Four Neat Holes have been punched in National Poetry Month.
Local wordsmith Al Rempel and imagesmith Mo Hamilton cobbled together a new chapbook of original work. The two artists did their respective creation in collaboration and this week the public gets to crack the cover for the first time.
"I had a suite of 13 poems that didn't fit within any of my previous books," said Rempel. "They have found new life because Mo Hamilton has done an original piece of art for each one, so there is enough material now for a chapbook."
"Because the poems are almost a bit surreal, I've tried to recreate that surreality, there is a bit of abstraction that comes from reading the poems," said Hamilton. "I think it honestly took me a few attempts before I found the visual balance I was wanting. I didn't get it bang on the first go. I had to brood on it a bit, and as I made a whole bunch of illustrations in a different way than I normally do. I was learning a gelli printing method. It's a gelatin-based surface you paint onto. And I limited my pallet to white, black, grey and red, and the variations on those colours."
In general, the poems tell, using unconventional language and word choices, the story of two sets of siblings who grow up in much different household conditions than each other. Two live, as the cliche says, on the wrong side of the tracks in a rougher part of town, living with an alcoholic father and a mother who overcompensates by working really hard. Meanwhile the other siblings live in a country home with their grandma. There are lessons within each and between each, said Rempel.
He and Hamilton have collaborated before. They worked together on a video-poem (essentially a music video for the reading of a poem) called Paper Clothes, along with videographer Stephen St. Laurent and musician Raghu Lokanathan. It's available for viewing on YouTube.
The fruits of that project prompted Rempel and Hamilton to continue into this new project.
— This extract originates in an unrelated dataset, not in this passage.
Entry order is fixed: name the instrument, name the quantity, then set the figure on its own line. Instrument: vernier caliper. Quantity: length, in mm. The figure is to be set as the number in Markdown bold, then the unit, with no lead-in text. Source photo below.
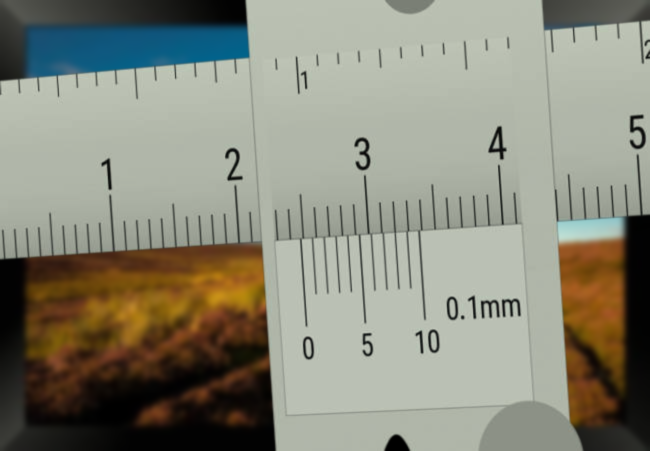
**24.8** mm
"She works a lot in collage work and that allows for an almost surrealistic quality and an openness to possibilities. That matches these particular poems quite well," Rempel said. "I think she produced fantastic work. It's made out of found paper as well as paper she has printed on and then used within the work. It goes beyond straight illustration. There are sometimes elements of the picture that come from the top or the sides, so it isn't traditional pictorial. It is skewed from normal representation. It has a literal layer and then there's a dreamlike and almost conceptual layer to it as well. Perfect."
Hamilton said "This is the first book I'd ever illustrated so it was going well outside my realm of comfort, at first, but I pushed through and I feel really good about how it turned out. I think it was really successful, and it is another way to help people engage with poetry. I think of poetry almost similar to painting in that you are creating visuals for people, and I think it went together really well."
The book is called Four Neat Holes published by Leaf Press. It will be launched with a reception at Art Space Thursday at 7:30 p.m. This casual event is free to attend, with copies of the book available for sale and autograph.
There will be light refreshments served and live music by The Steal Brothers.